Preservation of the alveolar process after tooth extraction is desirable because it facilitates placement of endosseous implants and minimizes adverse esthetic results associated with fixed partial dentures. The purpose of this study was to evaluate the clinical effectiveness of bioactive glass used as a graft material combined with calcium sulphate used in the form of a mechanical barrier in preserving alveolar ridges after tooth extraction. Sixteen patients who required extraction of 2 anterior teeth or bicuspids participated in the study (split mouth design). After tooth extraction and elevation of a buccal full-thickness flap, experimental sockets were filled with bioactive glass, which in turn was covered with a layer of calcium sulphate. Control sites did not receive any graft or calcium sulphate. Titanium pins served as fixed reference points for measurements. No attempt was made to advance the flap to cover the socket areas on control or experimental sites (open socket approach). Re-entry surgeries were performed at 6 months. Re-entry surgeries showed that experimental sites presented with (1) significantly more internal socket bone fill (6.43 ± 2.78 mm vs 4.00 ± 2.33 mm on control sites), (2) less (although not statistically significantly less) resorption of alveolar bone height (0.38 ± 3.18 mm vs 1.00 ± 2.25 mm on control sites), and (3) similar degree of horizontal resorption of the alveolar bony ridge as compared with controls (3.48 ± 2.68 mm vs 3.06 ± 2.41 mm on control sites).

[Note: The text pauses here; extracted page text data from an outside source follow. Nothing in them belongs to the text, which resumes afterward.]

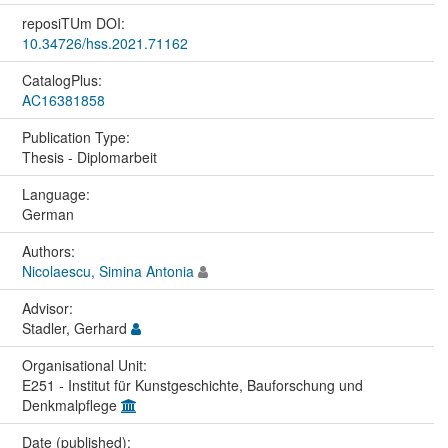
reposiTUm DOI:
10.34726/hss.2021.71162
CatalogPlus:
AC16381858
Publication Type:
Thesis - Diplomarbeit
Language:
German
Authors:
Nicolaescu, Simina Antonia
Advisor:
Stadler, Gerhard
Organisational Unit:
E251 - Institut für Kunstgeschichte, Bauforschung und
Denkmalpflege
Date (published):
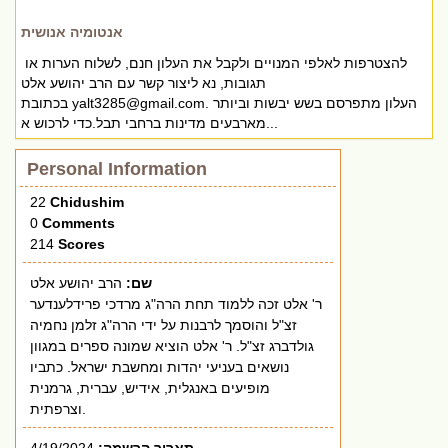
אנטומיה אנושית
להצטרפות לאלפי המנויים ולקבל את העלון חנם, לשלוח הערות או
תגובות, נא ליצור קשר עם הרב יהושע אלט
. העלון מתפרסם בשש יבשות וביותר
yalt3285@gmail.com
בכתובת
מארבעים מדינות ברחבי תבל.כדי לרכוש א...
Personal Information
22
Chidushim
0
Comments
214
Scores
שם:
הרב יהושע אלט
ר' אלט זכה ללמוד תחת הרה"ג מרדכי פרידלענדער
זצ"ל והוסמך לרבנות על ידי הרה"ג זלמן נחמיה
גולדברג זצ"ל. ר' אלט הוציא שמונה ספרים במגוון
נושאים בעניעי יהדות ומחשבת ישראל. כתביו
מופיעים באנגלית, אידיש, עברית, גרמנית
וצרפתית.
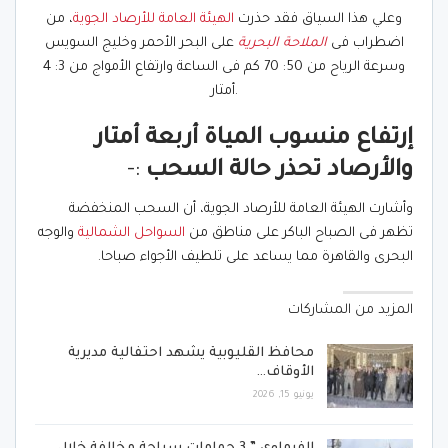
وعلي هذا السياق فقد حذرت
الهيئة العامة للأرصاد الجوية
، من
اضطراب فى
الملاحة البحرية
على البحر الأحمر وخليج السويس
وسرعة الرياح من 50: 70 كم فى الساعة وارتفاع الأمواج من 3: 4
أمتار.
إرتفاع منسوب المياة أربعة أمتار
والأرصاد تحذر حالة السحب
:-
وأشارت الهيئة العامة للأرصاد الجوية، أن السحب المنخفضة
تظهر فى الصباح الباكر على مناطق من
السواحل الشمالية
والوجه
البحرى والقاهرة مما يساعد على تلطيف الأجواء صباحا.
المزيد من المشاركات
محافظ القليوبية يشهد احتفالية مديرية
الأوقاف…
يونيو 15, 2026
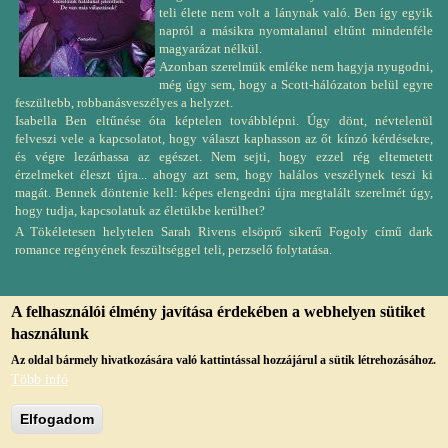
teli élete nem volt a lánynak való. Ben így egyik
napról a másikra nyomtalanul eltűnt mindenféle
magyarázat nélkül.
Azonban szerelmük emléke nem hagyja nyugodni,
még úgy sem, hogy a Scott-hálózaton belül egyre
feszültebb, robbanásveszélyes a helyzet.
Isabella Ben eltűnése óta képtelen továbblépni. Úgy dönt, névtelenül
felveszi vele a kapcsolatot, hogy választ kaphasson az őt kínzó kérdésekre,
és végre lezárhassa az egészet. Nem sejti, hogy ezzel rég eltemetett
érzelmeket éleszt újra... ahogy azt sem, hogy halálos veszélynek teszi ki
magát. Bennek döntenie kell: képes elengedni újra megtalált szerelmét úgy,
hogy tudja, kapcsolatuk az életükbe kerülhet?
A Tökéletesen helytelen Sarah Rivens elsöprő sikerű Fogoly című dark
romance regényének feszültséggel teli, perzselő folytatása.
A felhasználói élmény javítása érdekében a webhelyen sütiket
használunk
© Copyright, 2019, jmvk.papa.hu
Az oldal bármely hivatkozására való kattintással hozzájárul a sütik létrehozásához.
Több infó
Elfogadom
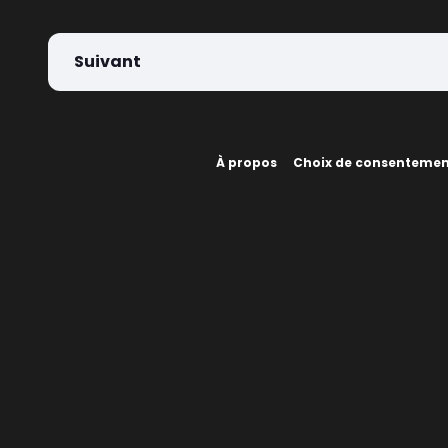
Suivant
À propos
Choix de consenteme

This study suggests that treatment of extraction sockets with a combination of bioactive glass and calcium sulphate is of some benefit in preserving alveolar ridge dimensions after tooth extraction.

Reference:

Profeta, Andrea Corrado and Christoph Huppa. “Bioactive-glass in Oral and Maxillofacial Surgery.” Craniomaxillofacial Trauma & Reconstruction 9 (2016): 001 – 014.

Camargo PM, Lekovic V, Weinlaender M, Klokkevold PR, Kenney EB, Dimitrijevic B, Nedic M, Jancovic S, Orsini M. Influence of bioactive glass on changes in alveolar process dimensions after exodontia. Oral Surg Oral Med Oral Pathol Oral Radiol Endod. 2000 Nov;90(5):581-6. doi: 10.1067/moe.2000.110035. PMID: 11077380.